It’s depressingly easy, looking at the long and bloody history of events which the House of Saud has been able to get away with, to imagine that regime to be essentially immune to criticism. Even the slaughter and starvation in Yemen has largely gone unremarked over the last three and a half years. I wrote just before Christmas of the grim parallels with the forgotten atrocities of the Biafran war.
But history can hinge in unexpected ways. It might be odd, even unfair, for the fate of one man to have an impact when the displacement of millions and the deaths of tens of thousands have not. Nonetheless. the scandal over the disappearance – and alleged murder – of Jamal Khashoggi, the Saudi Arabian journalist, in Istanbul has so far dented the regime more than any of the blowback over its actions in Yemen. Indeed, it’s turning into a pressing row which may yet force the UK to belatedly re-evaluate its relationship with the Kingdom.
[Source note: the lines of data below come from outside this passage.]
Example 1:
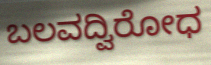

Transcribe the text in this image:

ಬಲವದ್ವಿರೋಧ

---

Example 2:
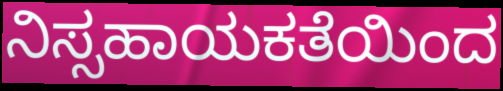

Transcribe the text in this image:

ನಿಸ್ಸಹಾಯಕತೆಯಿಂದ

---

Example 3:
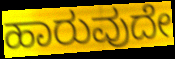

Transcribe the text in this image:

ಹಾರುವುದೇ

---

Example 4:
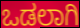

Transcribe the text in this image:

ಒಡಲಾಗಿ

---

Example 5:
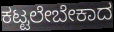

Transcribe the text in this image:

ಕಟ್ಟಲೇಬೇಕಾದ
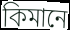
কিমানে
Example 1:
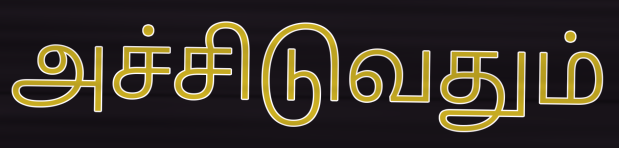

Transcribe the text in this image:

அச்சிடுவதும்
The obvious reason for Khashoggi gaining more attention than the anonymous masses who have died in Yemen is that he is a journalist. Few things interest the media more than news about their own industry, and few things outrage them more than an attack upon one of their own. Saudi Arabia has arrested, beaten, disappeared and killed all sorts of people whom it finds inconvenient, including women who want to drive cars and people who want to discuss religion freely, but in (at best) kidnapping a journalist it appears to have made a serious miscalculation about what it can get away with without consequences.
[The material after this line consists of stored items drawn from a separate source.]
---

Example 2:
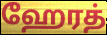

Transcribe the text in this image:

ஹேரத்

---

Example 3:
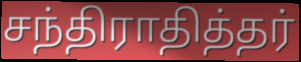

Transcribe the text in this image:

சந்திராதித்தர்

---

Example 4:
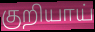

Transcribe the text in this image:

குறியாய்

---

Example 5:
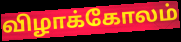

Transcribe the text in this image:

விழாக்கோலம்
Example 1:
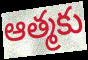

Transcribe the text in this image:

ఆత్మకు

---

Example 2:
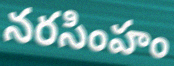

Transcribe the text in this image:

నరసింహం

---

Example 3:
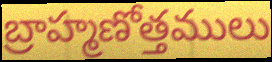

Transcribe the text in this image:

బ్రాహ్మణోత్తములు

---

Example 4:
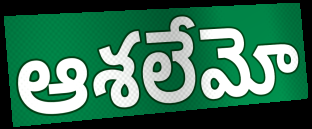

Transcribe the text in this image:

ఆశలేమో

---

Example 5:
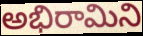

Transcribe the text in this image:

అభిరామిని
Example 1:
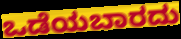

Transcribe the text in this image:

ಒಡೆಯಬಾರದು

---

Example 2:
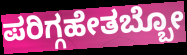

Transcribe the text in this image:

ಪರಿಗ್ಗಹೇತಬ್ಬೋ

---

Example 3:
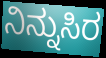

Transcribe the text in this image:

The price of that misjudgement is only starting to be felt. People who might have accepted the Crown Prince’s PR about reform and liberalisation at face value are now adopting a more sceptical standpoint. Major media organisations are pulling out of the investment drives that the regime believes are crucial to its future, as are prominent business figures. The coverage and scrutiny shows no sign of dissipating, and I suspect news outlets will start to extend the story by digging into other cases of unhelpful voices disappearing from Saudi public life over the years.
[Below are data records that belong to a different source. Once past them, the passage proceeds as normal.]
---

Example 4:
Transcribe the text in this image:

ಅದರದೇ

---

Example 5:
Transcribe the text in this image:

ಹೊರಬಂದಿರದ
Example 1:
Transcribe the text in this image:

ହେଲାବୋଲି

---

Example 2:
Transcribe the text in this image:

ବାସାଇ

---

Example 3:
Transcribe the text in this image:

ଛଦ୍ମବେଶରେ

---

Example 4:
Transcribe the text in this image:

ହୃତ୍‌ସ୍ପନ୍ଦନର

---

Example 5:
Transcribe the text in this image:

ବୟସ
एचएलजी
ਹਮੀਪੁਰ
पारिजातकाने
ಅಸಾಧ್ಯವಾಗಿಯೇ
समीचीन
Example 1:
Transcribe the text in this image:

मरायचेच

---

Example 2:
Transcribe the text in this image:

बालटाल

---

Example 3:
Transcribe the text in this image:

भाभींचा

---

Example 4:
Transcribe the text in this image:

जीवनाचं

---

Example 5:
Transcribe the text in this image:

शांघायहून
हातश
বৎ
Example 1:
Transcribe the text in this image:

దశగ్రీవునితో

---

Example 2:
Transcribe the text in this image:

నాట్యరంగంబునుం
The Western governments – particularly the US and UK – on which the House of Saud relies as supportive allies now face a major challenge to their already troubled policy. Donald Trump is trying to ignore the issue, but that option might yet be denied him by the potential intervention of the Senate. Under the Magnitsky Act, which Senators have now triggered, the White House is now charged with applying sanctions to any individuals responsible for violating Khashoggi’s human rights. There are also threats that Congress will seek to disrupt future arms deals with Saudi Arabia.
The British government was already in some discomfort from the reflected inglory of our ally’s actions in Yemen and elsewhere, not least as British firms help to arm Saudi forces. Ministers are now battling to produce a convincing response to the Khashoggi scandal, making a difficult position even harder to defend.
Jeremy Hunt summoned the Saudi ambassador, and threatened that “if media reports prove correct, we will treat the incident seriously”. Quite what that seriousness would involve is yet to be seen, however. The Foreign Secretary cautioned that “friendships depend on shared values”, and yet it has been clear for many years – indeed, from the outset of the relationship almost a century ago – that Saudi Arabia and the UK have essentially no such values in common.
Instead, the relationship has always been justified on the grounds of shared interests, which are not the same thing as shared values. The Soviet Union under Stalin and the United Kingdom under Churchill had a shared interest in defeating Nazism, but our values were utterly different and our relationship ended as soon as the interest which tied us together was fulfilled. Placing interests above values might be advisable as a strictly temporary measure in times of grave need, but it should not be sustained beyond all necessity or good sense.
Whichever you prize more, on front after front – the spread of Islamist extremism globally and in the UK; the harm done by association to our country’s standing and moral authority around the world; the humanitarian disasters in Yemen and elsewhere; and now the kidnapping or murder of journalists – our alliance with Saudi Arabia offends against both our values and our interests. That was clear before Khashoggi disappeared, and it is even clearer now.